With a bow drill, the fire board (the piece of wood upon which you’ll be creating your fire ‘coal’) is a flat piece of softer wood which contains a depression or indent at one end into which the drill will be used. The drill itself is a smooth, straight stick of harder wood. The top end should be pointed and the drilling end rounded. The bow has a cord tied between the two ends and wrapped once around the drill. The socket is a round piece of wood with a hole in the middle into which goes the top pointed end of the drill. It’s the socket which holds the drill in place and provides downward pressure. It should also have an indentation into which the drill end sits comfortably.
Whilst pressing down on the socket, move the bow back and forth. It has to be moved quickly and this causes the drill to twirl rapidly and it’s this movement which will eventually cause the drill to burn into the fire board creating a hot wood based dust. Once you can see the dust smoking you can gently move it off the fire board place a little tinder onto it, cup your hands around the tinder and hot wood dust and blow gently. If it’s hot enough it will then create a flame and you have your fire. Sounds simple? It isn’t but it’s an art that can be mastered and most people feel a real sense of achievement and a deeply close bond to the natural environment once they’ve achieved it.

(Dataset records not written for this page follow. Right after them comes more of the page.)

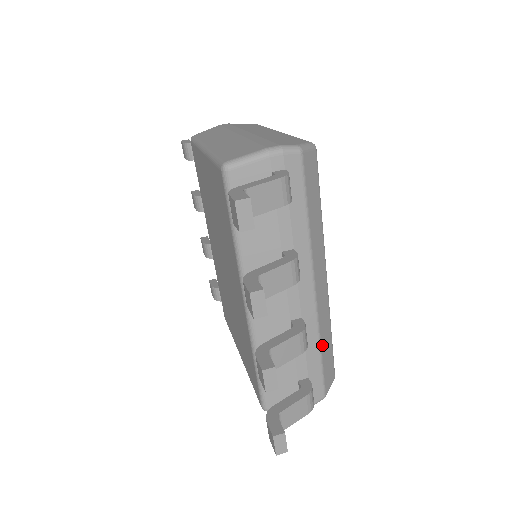
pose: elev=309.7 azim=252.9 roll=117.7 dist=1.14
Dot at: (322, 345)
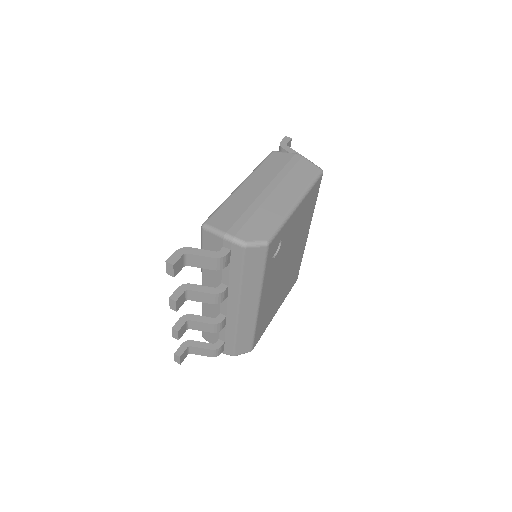
Dot at: (239, 335)
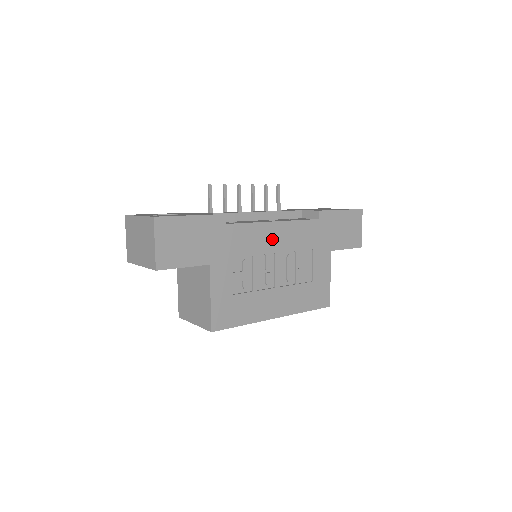
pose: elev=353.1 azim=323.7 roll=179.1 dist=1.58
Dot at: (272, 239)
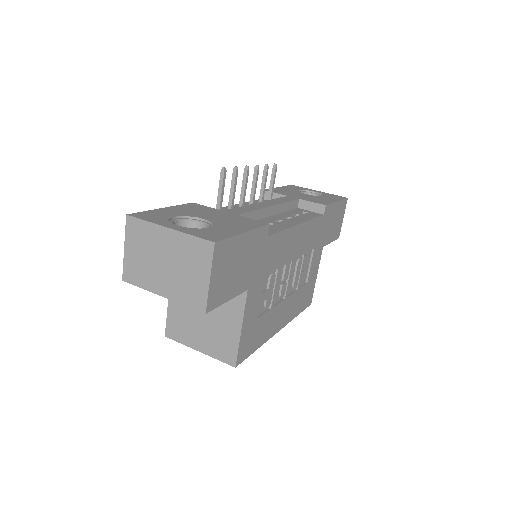
Dot at: (293, 245)
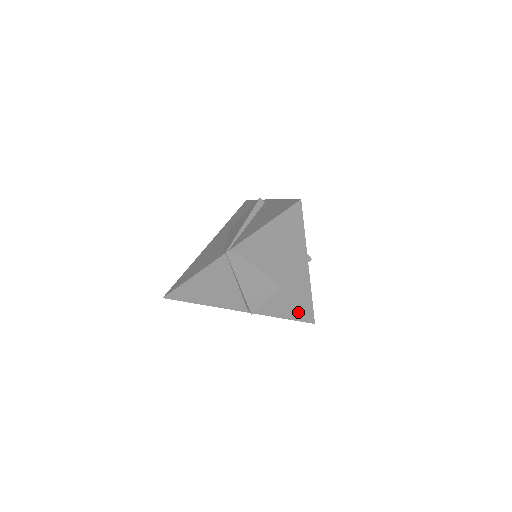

The steel and flint method
This method relies on producing a spark to create the ignition point as opposed to using friction. Your ‘steel’ can be any steel based item whilst your flint can be any hard stone which fractures to a sharp edge so the likes of agate, quartz and jade work equally as well but you can try any hard stone. You can buy a small steel tool to be used for this purpose at any good wilderness camping store or website but any steel item will suffice.

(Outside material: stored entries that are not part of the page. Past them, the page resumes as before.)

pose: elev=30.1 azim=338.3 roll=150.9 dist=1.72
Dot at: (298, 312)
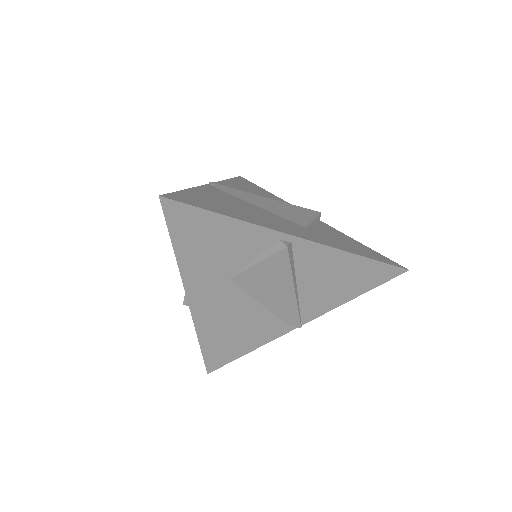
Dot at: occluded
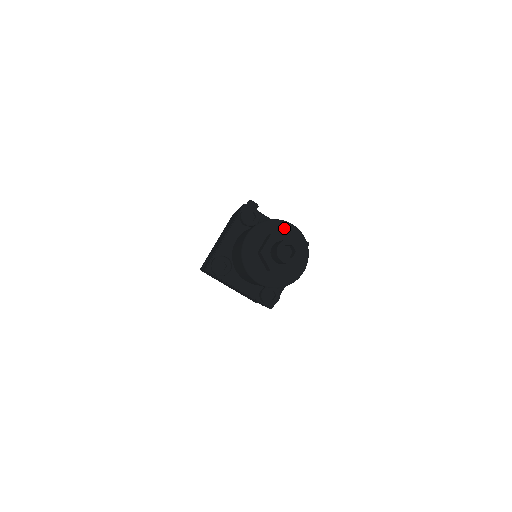
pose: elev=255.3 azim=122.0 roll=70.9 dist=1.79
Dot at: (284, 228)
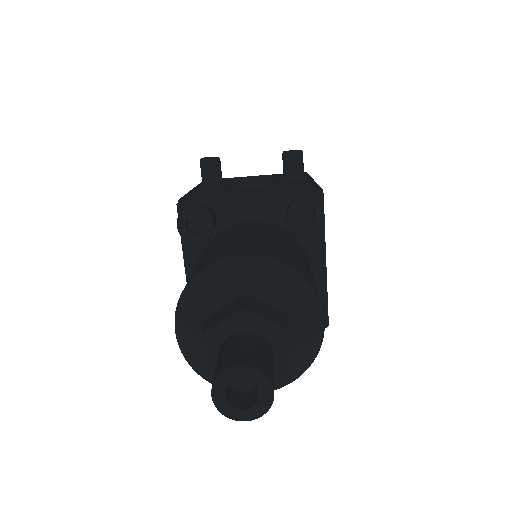
Dot at: (228, 281)
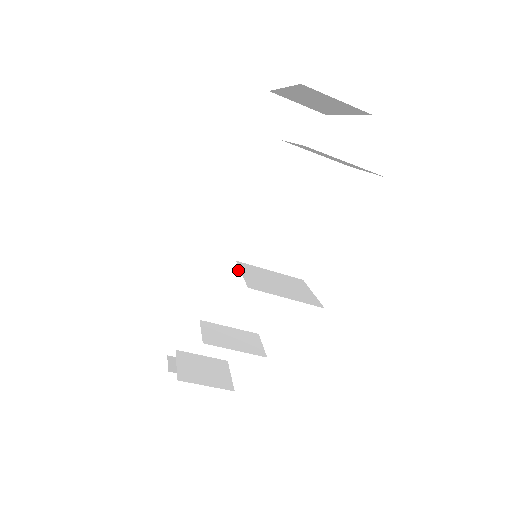
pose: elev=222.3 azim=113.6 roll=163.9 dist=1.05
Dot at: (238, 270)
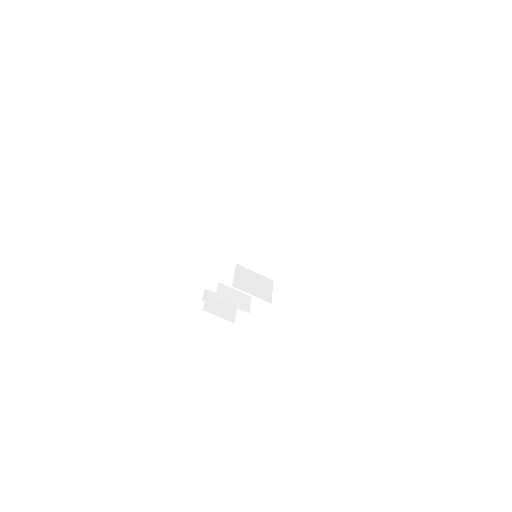
Dot at: (252, 254)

When you try to strike a spark, you are literally shaving tiny pieces of steel with the sharp edge of the flint. The sparks come from the steel not the flint and the harder the steel, the smaller and hotter the pieces will be. The sharper the flint, the more sparks you will get.
You should strike down the steel with the flint at a shallow angle pointing the steel into the small pile of tinder you have gathered. Find out how to use short, choppy strokes in order for you to be able to hold the steel close to the tinder without hitting the tinder with the flint. Once you see smouldering from where the sparks have landed on the tinder, you can gather the tinder up and cup it in your hands and, once again, gently blow until you get a flame.
The Tinder
The tinder is the materials you have gathered which will form the initial fire. Ideal natural sources of tinder can be birch bark, fine wood shavings, dead grass, straw, dead pine needles or bird feathers.
Once that’s alight you can start building the fire by adding kindling, i.e. larger twigs and branches. Don’t overdo it by putting big logs on there at this stage as the fire will go out and all your efforts will be wasted.
Starting a fire using these methods can be a painstaking, time consuming task but you will truly feel a real sense of achievement and closeness to nature once you’ve mastered the craft.